## What you have to do
Quote exactly, and only, the lines of the material below from the line with "Foto: Jesko Döring" through the line with "Was genau ist das Projekt".

## Extracted records
╭──

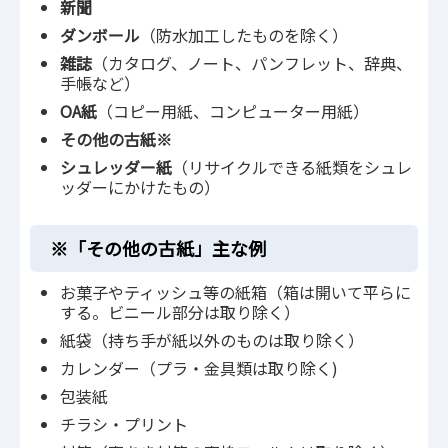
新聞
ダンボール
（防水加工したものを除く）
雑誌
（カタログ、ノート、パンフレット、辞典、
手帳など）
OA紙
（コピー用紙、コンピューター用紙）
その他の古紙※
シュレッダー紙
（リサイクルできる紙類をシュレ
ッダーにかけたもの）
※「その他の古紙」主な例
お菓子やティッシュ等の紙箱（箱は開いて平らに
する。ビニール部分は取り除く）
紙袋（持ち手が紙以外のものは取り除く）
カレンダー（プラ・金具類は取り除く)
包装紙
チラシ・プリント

╰──
╭──

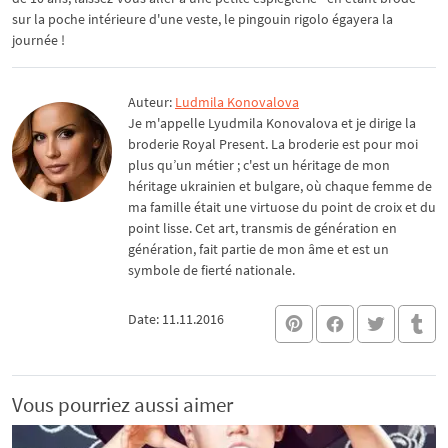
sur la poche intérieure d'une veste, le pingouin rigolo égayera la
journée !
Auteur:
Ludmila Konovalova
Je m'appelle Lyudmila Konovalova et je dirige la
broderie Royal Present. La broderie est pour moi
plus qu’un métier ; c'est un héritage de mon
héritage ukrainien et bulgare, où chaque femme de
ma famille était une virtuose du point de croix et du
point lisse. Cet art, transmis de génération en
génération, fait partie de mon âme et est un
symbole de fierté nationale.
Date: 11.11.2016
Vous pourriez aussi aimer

╰──
╭──

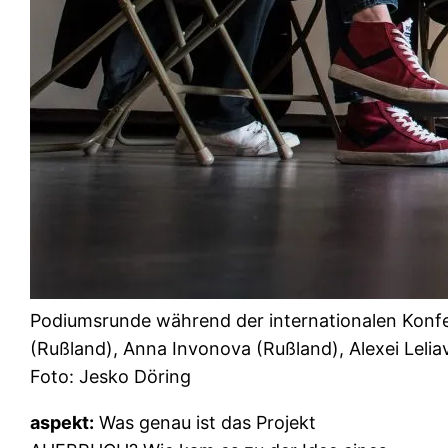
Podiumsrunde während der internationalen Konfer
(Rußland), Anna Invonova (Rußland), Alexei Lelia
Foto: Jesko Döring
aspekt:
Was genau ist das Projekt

╰──

## Output of the task
Foto: Jesko Döring
aspekt:
Was genau ist das Projekt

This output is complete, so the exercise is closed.